Elogio de Carl Spitzweg
Sem a atenção, a imaginação necessária para compreender
a arte não funciona. E o que resulta dessa falta é uma indiferença mais ou
menos mal disfarçada.
PAULO TUNHAS
08 dez. 2022, 24:195
Acontecia-me, de vez em quando,
passar pela montra de uma tabacaria e ver as capas das revistas onde famosos de
vária pinta (na maioria para mim desconhecidos) abriam para nós, com uma
fotografia e uma frase, o seu coração. Falavam de paixões, de traições, de
fundas tristezas e de altíssimas alegrias. Uma actriz, que por acaso conheço
pessoalmente, numa semana estava a viver o melhor momento da sua vida, banhando
em felicidade, para, duas semanas depois, atravessar a mais dilacerante crise
sentimental, confessando, lá para o fim do mês, ter sido tocada pela graça de
um amor daqueles que já não se vêem. Mas mesmo quando nunca tinha ouvido falar
dos famosos, parava para ver. Não me reprovo nem me aplaudo. O facto é que
sempre me fascinou, mesmo quando é uma simples maneira de ganhar a vida, a
facilidade e o gosto que as pessoas têm em expor os meandros da sua alma, que
avança sem titubear nas variadas direcções do amor, do ódio, do desprezo da ira
e da devoção.
Entretanto,
a coisa piorou. Por causa destes telemóveis modernos, todas essas explorações
dos meandros do eu chegam-me directamente às mãos sem precisar de sair de casa
e sem que eu tenha quase a liberdade de continuar em frente sem olhar. Basta
uma pequena distracção, uma pequena pressão indevida do dedo, e, zás!,
entram-me pelos olhos dentro todas as traições de que a jornalista de televisão
foi vítima por parte dos colegas e coisas assim. E, de repente, o mundo é
ocupado quase em exclusividade por gente que não olha para fora de si, gente
que olha exclusivamente para si mesma, como se o mundo lá fora não existisse.
É
nestas alturas, assaltado pela melancolia, que me lembro do meu velho amigo Carl
Spitzweg. Desde que, há muitos anos,
vi alguns quadros dele na Ilha dos Museus de Berlim, que aquela pintura me
fascina. E sei, coisa rara, exactamente porquê.

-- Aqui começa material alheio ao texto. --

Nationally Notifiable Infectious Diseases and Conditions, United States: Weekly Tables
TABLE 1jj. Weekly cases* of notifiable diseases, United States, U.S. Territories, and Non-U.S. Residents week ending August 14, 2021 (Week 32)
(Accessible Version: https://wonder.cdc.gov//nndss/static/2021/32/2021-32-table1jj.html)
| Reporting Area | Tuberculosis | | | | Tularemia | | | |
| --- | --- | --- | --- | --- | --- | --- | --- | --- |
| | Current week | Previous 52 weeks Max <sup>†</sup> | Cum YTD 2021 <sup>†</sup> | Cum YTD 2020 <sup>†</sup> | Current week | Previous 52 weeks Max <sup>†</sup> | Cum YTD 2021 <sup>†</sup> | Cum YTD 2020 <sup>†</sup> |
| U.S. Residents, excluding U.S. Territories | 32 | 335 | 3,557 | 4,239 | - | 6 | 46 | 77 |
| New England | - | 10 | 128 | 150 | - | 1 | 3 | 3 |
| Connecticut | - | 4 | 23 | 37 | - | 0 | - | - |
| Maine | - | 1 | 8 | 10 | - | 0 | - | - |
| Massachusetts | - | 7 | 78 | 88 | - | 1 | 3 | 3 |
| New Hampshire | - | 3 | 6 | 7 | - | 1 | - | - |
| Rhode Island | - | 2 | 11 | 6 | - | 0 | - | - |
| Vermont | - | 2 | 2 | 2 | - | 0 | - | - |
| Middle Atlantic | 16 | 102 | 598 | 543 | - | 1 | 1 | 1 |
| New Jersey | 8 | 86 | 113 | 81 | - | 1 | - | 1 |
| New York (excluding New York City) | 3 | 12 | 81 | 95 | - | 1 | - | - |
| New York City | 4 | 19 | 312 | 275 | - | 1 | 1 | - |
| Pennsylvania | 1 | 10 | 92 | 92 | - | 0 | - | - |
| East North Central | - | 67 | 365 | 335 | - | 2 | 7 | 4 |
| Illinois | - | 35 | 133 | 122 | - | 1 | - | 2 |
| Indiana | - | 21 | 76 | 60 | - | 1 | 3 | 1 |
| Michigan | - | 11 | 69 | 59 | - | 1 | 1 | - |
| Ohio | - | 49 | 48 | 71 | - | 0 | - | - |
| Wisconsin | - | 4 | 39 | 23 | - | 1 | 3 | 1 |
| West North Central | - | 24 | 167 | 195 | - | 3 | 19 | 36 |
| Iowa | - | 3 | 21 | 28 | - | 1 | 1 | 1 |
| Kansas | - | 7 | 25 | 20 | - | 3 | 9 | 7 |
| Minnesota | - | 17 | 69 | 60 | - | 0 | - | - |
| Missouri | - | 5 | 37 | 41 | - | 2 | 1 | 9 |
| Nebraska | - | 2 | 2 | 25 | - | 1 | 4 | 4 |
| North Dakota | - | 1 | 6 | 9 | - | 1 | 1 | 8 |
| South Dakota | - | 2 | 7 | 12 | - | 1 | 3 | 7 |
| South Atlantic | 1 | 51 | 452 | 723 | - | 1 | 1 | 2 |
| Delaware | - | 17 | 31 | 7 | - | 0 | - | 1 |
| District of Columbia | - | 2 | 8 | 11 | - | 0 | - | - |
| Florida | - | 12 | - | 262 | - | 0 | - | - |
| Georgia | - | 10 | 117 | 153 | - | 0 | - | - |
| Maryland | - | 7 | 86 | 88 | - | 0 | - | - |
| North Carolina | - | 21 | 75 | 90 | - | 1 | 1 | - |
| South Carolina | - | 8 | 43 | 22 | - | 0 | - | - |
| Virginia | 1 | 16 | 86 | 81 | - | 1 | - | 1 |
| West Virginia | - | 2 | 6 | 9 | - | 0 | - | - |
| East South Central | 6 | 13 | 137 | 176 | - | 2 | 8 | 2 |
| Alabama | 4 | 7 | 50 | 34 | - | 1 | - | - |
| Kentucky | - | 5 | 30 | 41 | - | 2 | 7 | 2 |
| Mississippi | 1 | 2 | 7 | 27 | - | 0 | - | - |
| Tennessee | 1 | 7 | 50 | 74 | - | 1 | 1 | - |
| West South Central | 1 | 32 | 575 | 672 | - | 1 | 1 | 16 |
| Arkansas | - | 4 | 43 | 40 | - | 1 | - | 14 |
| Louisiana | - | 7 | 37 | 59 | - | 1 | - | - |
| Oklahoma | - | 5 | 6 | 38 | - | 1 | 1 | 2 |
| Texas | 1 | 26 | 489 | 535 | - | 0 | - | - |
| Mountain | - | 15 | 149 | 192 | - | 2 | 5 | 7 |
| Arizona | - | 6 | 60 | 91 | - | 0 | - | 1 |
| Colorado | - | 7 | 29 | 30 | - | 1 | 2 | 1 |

Porque ele é o pintor da atenção por excelência. Nenhum outro
pintor tão bem retratou essa actividade imaterial da qual a filosofia, com
Malebranche ou Maine de Biran, fez um tema seu. Pode ser alguém a ler um livro,
ou um geólogo a olhar para uma pedra, ou um amador de cactos que os observa
escrupulosamente (há vários quadros dele com este último assunto). Ou ainda um
homem sentado no campo que olha fixamente para uma lebre que lhe retribui o
olhar.
O
sentimento de maravilhamento que se experimenta ao fixarmos a nossa atenção
nesses seres
presos pela atenção não se
conta. Porque,
decididamente, eles saíram, no momento pintado, para fora do tempo, para
fora daquilo que Schopenhauer, ao comentar a teoria estética de Kant, chamava
princípio de razão. Olham para certos fragmentos do mundo com tanta atenção que
é como se nada mais existisse. Eles próprios é como se desaparecessem através
da sua atenção ao objecto que os maravilha.
É
uma lição que convém não esquecer, a da atenção de Spitzweg. Não há prazer
estético que não viva da atenção. E não apenas, é claro, o prazer na pintura ou
na literatura. Com a música é exactamente a mesma coisa: pode-se falhar
perfeitamente uma peça musical, num concerto ou em casa, se não conseguirmos
obter a atenção necessária para verdadeiramente a escutar. Por uma razão
simples: sem a atenção, a imaginação necessária para compreender a arte não
funciona. E o que resulta dessa falta é uma indiferença mais ou menos mal
disfarçada.
Mais
genericamente, a atenção de Spitzweg é o exacto avesso da concentração
obstinada sobre si mesmo que no início falei e que é, no fundo, puro
desinteresse pelo mundo. E é um antídoto perfeito para a esfera crescente das
expressões do eu que, de Harry e Meghan à jornalista de televisão, nos invadem
o quotidiano com confissões das suas entranhas que, numa subversão anatómica,
querem expor à superfície.
Dito
isto, devo confessar que não sou suficientemente moralista para condenar sem
apelo nem agravo tais exposições. Às vezes, em momentos de especial boa
disposição, ainda me apanho a observá-las. Mas prefiro francamente, como as
figuras de Spitzweg, olhar para cactos. Parecem-me mais reais e menos
desesperadamente vazios.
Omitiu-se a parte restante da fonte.